Collected data:
--

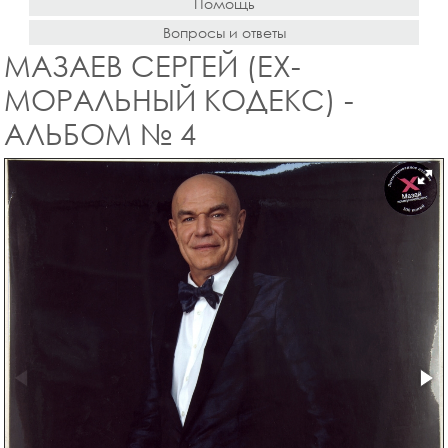
Помощь
Вопросы и ответы
МАЗАЕВ СЕРГЕЙ (EX-
МОРАЛЬНЫЙ КОДЕКС) -
АЛЬБОМ № 4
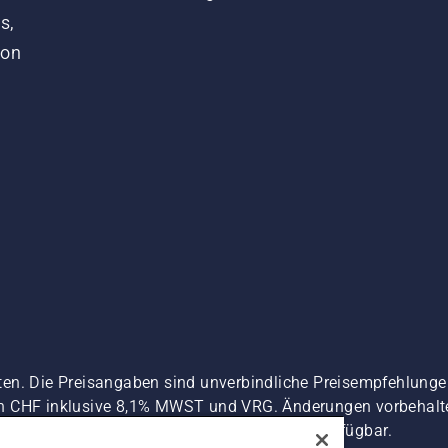
s,
von
ten. Die Preisangaben sind unverbindliche Preisempfehlun
n CHF inklusive 8,1% MWST und VRG. Änderungen vorbehalten
 es sei denn sie sind für den direkten Kauf verfügbar.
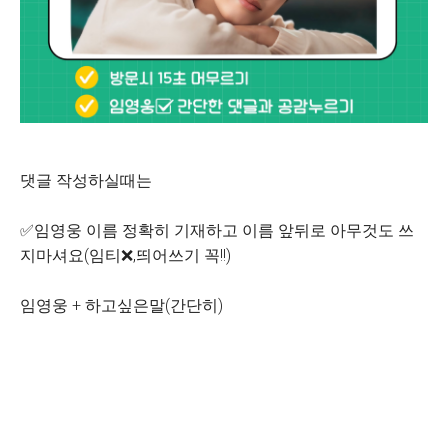
댓글 작성하실때는
✅임영웅 이름 정확히 기재하고 이름 앞뒤로 아무것도 쓰
지마셔요(임티❌,띄어쓰기 꼭!!)
임영웅 + 하고싶은말(간단히)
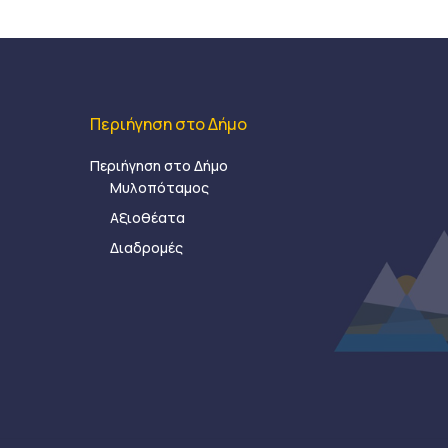
Περιήγηση στο Δήμο
Περιήγηση στο Δήμο
Μυλοπόταμος
Αξιοθέατα
Διαδρομές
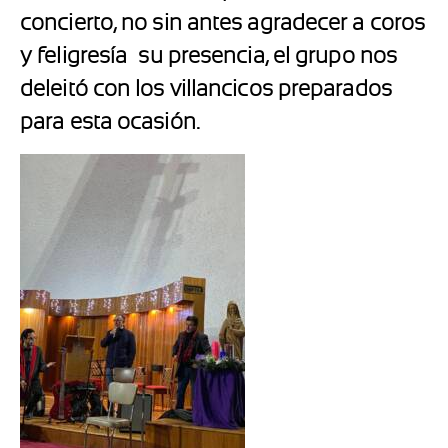
concierto, no sin antes agradecer a coros
y feligresía
su presencia, el grupo nos
deleitó con los villancicos preparados
para esta ocasión.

--

▶ [WHAT NEEDS TO BE DONE]:
Reproduce the entries above exactly, without images.

▶ [RESULT]:
Помощь
Вопросы и ответы
МАЗАЕВ СЕРГЕЙ (EX-
МОРАЛЬНЫЙ КОДЕКС) -
АЛЬБОМ № 4
s,
von
ten. Die Preisangaben sind unverbindliche Preisempfehlun
n CHF inklusive 8,1% MWST und VRG. Änderungen vorbehalten
 es sei denn sie sind für den direkten Kauf verfügbar.
댓글 작성하실때는
✅임영웅 이름 정확히 기재하고 이름 앞뒤로 아무것도 쓰
지마셔요(임티❌,띄어쓰기 꼭!!)
임영웅 + 하고싶은말(간단히)
Περιήγηση στο Δήμο
Περιήγηση στο Δήμο
Μυλοπόταμος
Αξιοθέατα
Διαδρομές
concierto, no sin antes agradecer a coros
y feligresía
su presencia, el grupo nos
deleitó con los villancicos preparados
para esta ocasión.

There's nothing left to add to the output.